Consolidation is what separates a memory system from a database. Databases store what you put in. Memory systems learn from what they’ve stored.

Cross-Channel Persistence

Chvor is channel-agnostic. The memory graph is tied to the user, not the interface. A preference stated in a Telegram chat is immediately available when the user switches to Discord or the web interface. An entity introduced in one channel doesn’t need to be re-explained in another.

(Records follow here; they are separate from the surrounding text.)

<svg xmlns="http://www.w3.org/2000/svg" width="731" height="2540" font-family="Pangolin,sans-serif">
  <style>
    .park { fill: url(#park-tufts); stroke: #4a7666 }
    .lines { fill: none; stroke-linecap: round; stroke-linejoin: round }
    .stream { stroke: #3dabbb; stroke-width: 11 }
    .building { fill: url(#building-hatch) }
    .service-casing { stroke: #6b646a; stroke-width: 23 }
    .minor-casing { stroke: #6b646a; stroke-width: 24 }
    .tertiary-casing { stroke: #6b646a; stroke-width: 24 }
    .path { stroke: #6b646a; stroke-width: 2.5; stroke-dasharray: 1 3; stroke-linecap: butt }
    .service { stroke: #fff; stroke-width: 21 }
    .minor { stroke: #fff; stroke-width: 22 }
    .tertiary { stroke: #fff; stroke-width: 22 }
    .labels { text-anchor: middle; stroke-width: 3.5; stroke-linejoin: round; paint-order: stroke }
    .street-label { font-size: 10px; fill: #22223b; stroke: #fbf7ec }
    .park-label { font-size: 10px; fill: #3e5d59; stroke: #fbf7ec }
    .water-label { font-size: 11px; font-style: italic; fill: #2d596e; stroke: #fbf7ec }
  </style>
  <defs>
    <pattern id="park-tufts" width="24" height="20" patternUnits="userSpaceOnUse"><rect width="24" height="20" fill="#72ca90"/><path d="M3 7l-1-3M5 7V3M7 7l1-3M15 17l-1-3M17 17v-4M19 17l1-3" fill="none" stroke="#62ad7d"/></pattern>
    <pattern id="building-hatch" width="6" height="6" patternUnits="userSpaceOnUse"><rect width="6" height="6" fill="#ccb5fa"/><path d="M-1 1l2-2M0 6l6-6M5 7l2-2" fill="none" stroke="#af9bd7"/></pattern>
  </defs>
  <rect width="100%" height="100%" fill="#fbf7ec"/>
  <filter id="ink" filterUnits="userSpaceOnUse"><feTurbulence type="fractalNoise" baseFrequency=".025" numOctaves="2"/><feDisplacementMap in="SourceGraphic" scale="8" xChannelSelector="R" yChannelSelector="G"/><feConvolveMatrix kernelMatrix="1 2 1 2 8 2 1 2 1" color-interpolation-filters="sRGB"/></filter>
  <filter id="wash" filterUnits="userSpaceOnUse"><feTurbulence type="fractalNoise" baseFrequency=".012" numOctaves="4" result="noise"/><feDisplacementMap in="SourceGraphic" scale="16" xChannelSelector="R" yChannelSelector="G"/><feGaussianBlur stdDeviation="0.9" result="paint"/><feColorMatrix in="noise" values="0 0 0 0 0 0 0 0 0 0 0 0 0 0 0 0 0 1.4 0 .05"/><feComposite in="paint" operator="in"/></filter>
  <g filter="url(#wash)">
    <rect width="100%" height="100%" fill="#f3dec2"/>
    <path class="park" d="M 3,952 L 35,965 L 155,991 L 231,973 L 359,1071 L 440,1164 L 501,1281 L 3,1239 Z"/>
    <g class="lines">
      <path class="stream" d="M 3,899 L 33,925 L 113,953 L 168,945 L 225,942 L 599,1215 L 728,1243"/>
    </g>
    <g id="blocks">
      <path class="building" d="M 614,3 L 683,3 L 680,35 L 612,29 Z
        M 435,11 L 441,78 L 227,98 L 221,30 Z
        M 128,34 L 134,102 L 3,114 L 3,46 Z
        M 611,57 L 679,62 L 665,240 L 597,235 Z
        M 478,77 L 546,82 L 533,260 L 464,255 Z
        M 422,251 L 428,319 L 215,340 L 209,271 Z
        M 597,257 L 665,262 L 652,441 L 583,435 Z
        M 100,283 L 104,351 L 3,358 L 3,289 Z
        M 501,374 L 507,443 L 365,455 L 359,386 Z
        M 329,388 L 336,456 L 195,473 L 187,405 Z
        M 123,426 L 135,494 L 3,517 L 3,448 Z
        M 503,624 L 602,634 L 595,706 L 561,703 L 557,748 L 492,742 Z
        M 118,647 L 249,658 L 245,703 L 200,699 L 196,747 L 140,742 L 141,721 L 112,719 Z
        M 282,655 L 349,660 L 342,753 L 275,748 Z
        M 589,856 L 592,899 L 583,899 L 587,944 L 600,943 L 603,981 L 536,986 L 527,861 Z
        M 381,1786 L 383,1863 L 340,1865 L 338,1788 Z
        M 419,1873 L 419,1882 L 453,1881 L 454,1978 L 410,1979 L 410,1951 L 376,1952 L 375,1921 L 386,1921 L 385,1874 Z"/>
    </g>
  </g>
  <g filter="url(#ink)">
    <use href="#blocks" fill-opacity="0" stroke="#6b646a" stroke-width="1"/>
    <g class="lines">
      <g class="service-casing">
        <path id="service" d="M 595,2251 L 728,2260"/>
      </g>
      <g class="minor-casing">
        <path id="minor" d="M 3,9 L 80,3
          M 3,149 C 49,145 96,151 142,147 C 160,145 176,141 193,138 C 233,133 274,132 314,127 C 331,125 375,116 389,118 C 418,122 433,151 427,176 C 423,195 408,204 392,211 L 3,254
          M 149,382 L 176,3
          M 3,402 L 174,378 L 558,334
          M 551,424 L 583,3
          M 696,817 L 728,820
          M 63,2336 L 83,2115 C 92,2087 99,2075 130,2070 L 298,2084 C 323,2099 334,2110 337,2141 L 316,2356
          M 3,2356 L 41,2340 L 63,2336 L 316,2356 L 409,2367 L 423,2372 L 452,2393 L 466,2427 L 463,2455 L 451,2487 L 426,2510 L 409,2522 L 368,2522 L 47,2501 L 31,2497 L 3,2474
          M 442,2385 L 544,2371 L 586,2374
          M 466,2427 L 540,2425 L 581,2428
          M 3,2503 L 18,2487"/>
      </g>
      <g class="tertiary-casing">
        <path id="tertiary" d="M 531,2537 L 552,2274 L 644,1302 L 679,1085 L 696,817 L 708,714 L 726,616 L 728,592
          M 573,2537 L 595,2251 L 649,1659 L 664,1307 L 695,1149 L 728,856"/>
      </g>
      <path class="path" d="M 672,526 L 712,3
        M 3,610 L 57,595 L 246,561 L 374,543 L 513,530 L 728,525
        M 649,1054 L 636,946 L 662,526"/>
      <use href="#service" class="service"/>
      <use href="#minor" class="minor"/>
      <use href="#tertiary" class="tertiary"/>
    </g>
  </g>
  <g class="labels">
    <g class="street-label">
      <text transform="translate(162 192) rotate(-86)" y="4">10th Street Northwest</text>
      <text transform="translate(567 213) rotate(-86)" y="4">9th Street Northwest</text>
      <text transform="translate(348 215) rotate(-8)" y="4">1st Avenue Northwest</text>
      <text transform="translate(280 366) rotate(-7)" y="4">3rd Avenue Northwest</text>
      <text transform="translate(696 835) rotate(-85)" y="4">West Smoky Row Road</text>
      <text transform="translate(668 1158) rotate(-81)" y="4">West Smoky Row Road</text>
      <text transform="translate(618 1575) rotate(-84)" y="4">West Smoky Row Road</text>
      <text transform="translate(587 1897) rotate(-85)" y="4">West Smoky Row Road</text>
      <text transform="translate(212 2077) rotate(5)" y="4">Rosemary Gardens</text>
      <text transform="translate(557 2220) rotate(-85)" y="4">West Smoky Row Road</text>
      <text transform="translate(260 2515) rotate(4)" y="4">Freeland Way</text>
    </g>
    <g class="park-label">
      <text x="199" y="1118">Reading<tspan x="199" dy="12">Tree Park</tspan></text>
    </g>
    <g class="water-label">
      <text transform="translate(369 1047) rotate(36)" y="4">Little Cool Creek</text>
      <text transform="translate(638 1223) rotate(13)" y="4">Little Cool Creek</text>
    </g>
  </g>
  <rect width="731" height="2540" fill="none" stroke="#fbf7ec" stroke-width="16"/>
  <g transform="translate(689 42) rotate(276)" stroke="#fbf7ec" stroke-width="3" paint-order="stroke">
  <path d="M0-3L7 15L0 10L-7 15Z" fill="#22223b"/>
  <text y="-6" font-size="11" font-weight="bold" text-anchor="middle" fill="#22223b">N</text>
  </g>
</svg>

This sounds simple, but it requires the memory system to normalize and reconcile information from different conversational contexts. The provenance metadata and consolidation cycles handle the merging. The graph handles the structure. The result is an AI that knows you — not an AI that knows what you said in one particular chat window.

Storage and Security

All of this runs on SQLite with sqlite-vec for vector operations. No external database dependencies. No cloud vector services. Everything stays on your hardware, under your control.

Memory is encrypted at rest with AES-256-GCM. Each user’s memory graph is isolated. Because Chvor is self-hosted, you own the infrastructure, the data, and the encryption keys. There is no telemetry, no external calls, no third-party access to your memory graph.

Why This Is Different

Most AI memory implementations are, at their core, semantic search over conversation logs. They embed text, store vectors, and retrieve by similarity. It works for simple recall, but it doesn’t learn. It doesn’t decay. It doesn’t consolidate. It doesn’t understand that a memory from last month might be more important than one from yesterday if it was reinforced ten times. It doesn’t know that two facts contradict each other, or that one supersedes another.

Chvor’s graph-based cognitive architecture treats memory as a living system. Memories are born, strengthened, connected, consolidated, and — when they are no longer relevant — allowed to fade. The system develops an understanding of the user that deepens over time, not because it stores more data, but because it processes what it has stored into something structured, weighted, and associative.

This is what it takes to build AI that truly remembers. Not a bigger context window. Not a faster vector index. A system that treats memory the way memory works — as a graph of relationships, shaped by time, reinforced by use, and refined by reflection.